Starting with his hallmark book, The Church and the Homosexual (1976), John was a public advocate in print and on the airwaves for opening discussion. He urged new ways of thinking religiously about same-sex love, inspiring not only Catholics, but also colleagues of other faiths to bring the same critical view to their scriptures and practices to find queer-friendly ways to be religious. He always encouraged people to practice their faith insofar as their conscience allowed. For this, the institutional church scandalously silenced him. He accepted their sanctions for years until he could not longer reconcile his conscience with the cowardice of ecclesial officials.
People were dying of AIDS and the Vatican, under the pen of Joseph Cardinal Ratzinger, later Pope Benedict XVI, was prattling on about the “intrinsic moral evil” of homosexual orientation. John had enough guts and good sense to stop colluding with such nonsense and got on with the ministry to which he was committed. The Society of Jesus eventually dismissed him. Many friends like myself noticed that while they may have taken the man out of the Jesuits, they never took the Jesuit out of the man. He maintained a deep faith and a critical consciousness to the end of his distinguished life.
Making a living and preparing for retirement was not something the Jesuits worried about for John after he left the community. It is hard to start over in midlife, but John became a much-in-demand therapist in New York City. He counseled hundreds of LGBTIQ Catholics, many of whose problems were tied directly to the Roman Catholic Church’s theology that he tried so valiantly to change. He wrote several more important books, including Taking a Chance on God (1998), a title that aptly sums up his life.

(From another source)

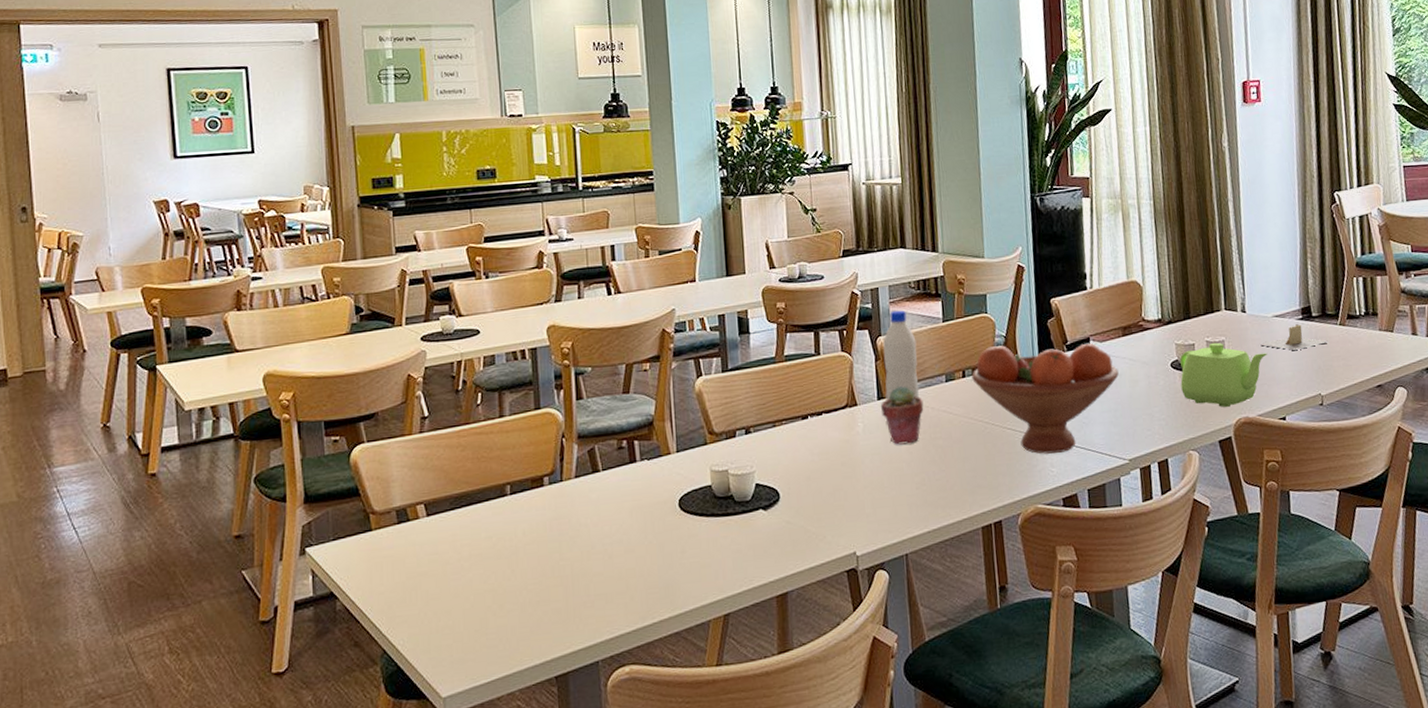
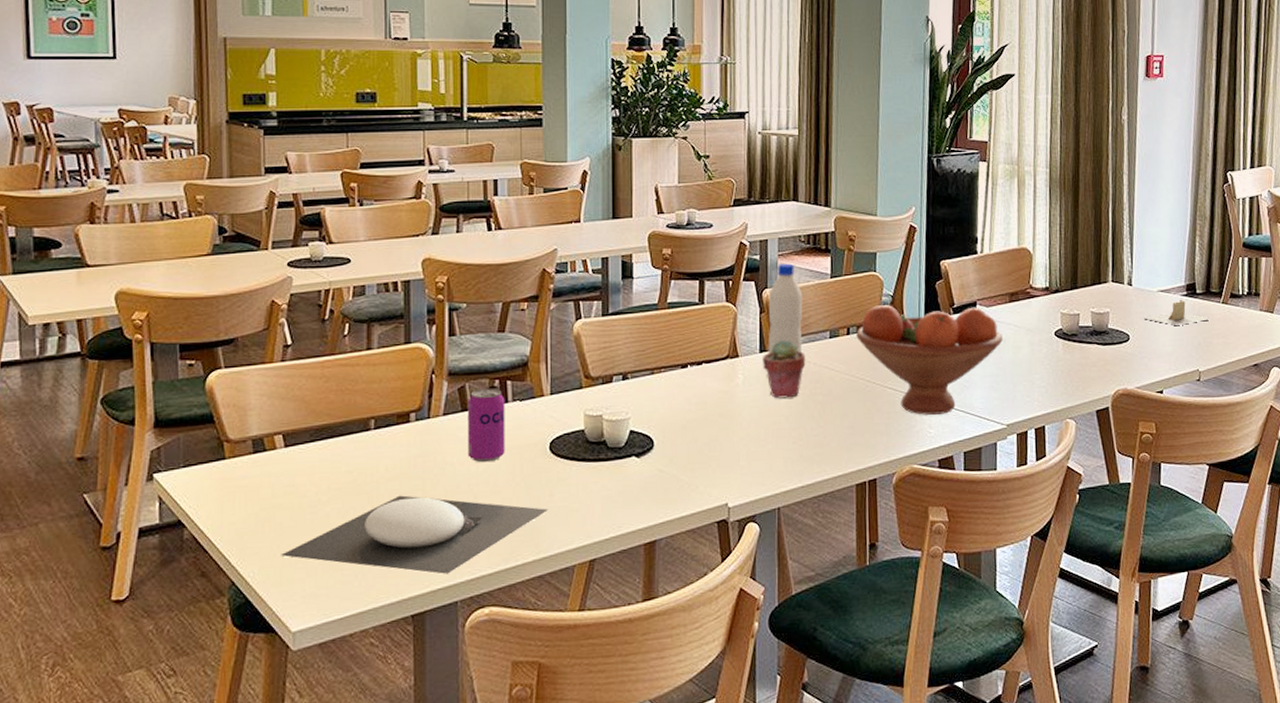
plate: none [428,558,682,635] -> present [281,495,549,574]
beverage can: none [597,448,637,523] -> present [467,388,505,463]
teapot: present [1180,342,1268,407] -> none [1063,313,1150,378]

John McNeill’s ministry was legendary. For decades, he collaborated with evangelical feminist scholar Virginia Ramey Mollenkott in yearly conferences that drew hundreds of people to Kirkridge, a progressive retreat center in Pennsylvania, for sustenance and challenge. The two functioned as the beloved elders that so many queer people simply never had. He was an expert on Maurice Blondel and she on John Milton so their lectures and conversations were intellectually rich as well as deeply pastoral.
John was a Catholic’s Catholic. He was an Irishman from Upstate New York where he joined the likes of University of Notre Dame President Theodore Hesburgh and brothers Daniel and Philip Berrigan in peace and justice activism before it was fashionable elsewhere. He had a sister who was a nun in an order that might not have prayed for LGBTIQ Catholics except that he asked her to do so, and so the sisters did.
John and I sparred publicly at Kirkridge about whether in all eternity we would be compost (my view) or live on in individual mortality as he insisted. We agreed to disagree, hoping that neither one of us would find out any time soon. The fun part of theology is being able to disagree vigorously and still join around the table together as friends. I’m happy to say we were.
Both the women’s ordination struggle and the death of John McNeill during the octave of Pope Francis’ visit to the U.S. have enduring significance in religious history. Long after the smell of incense and the papal posters are gone from Washington, New York, and Philadelphia, Catholic women will achieve equal rights and LGBTIQ Catholics will enjoy the respect John McNeill earned—or die trying.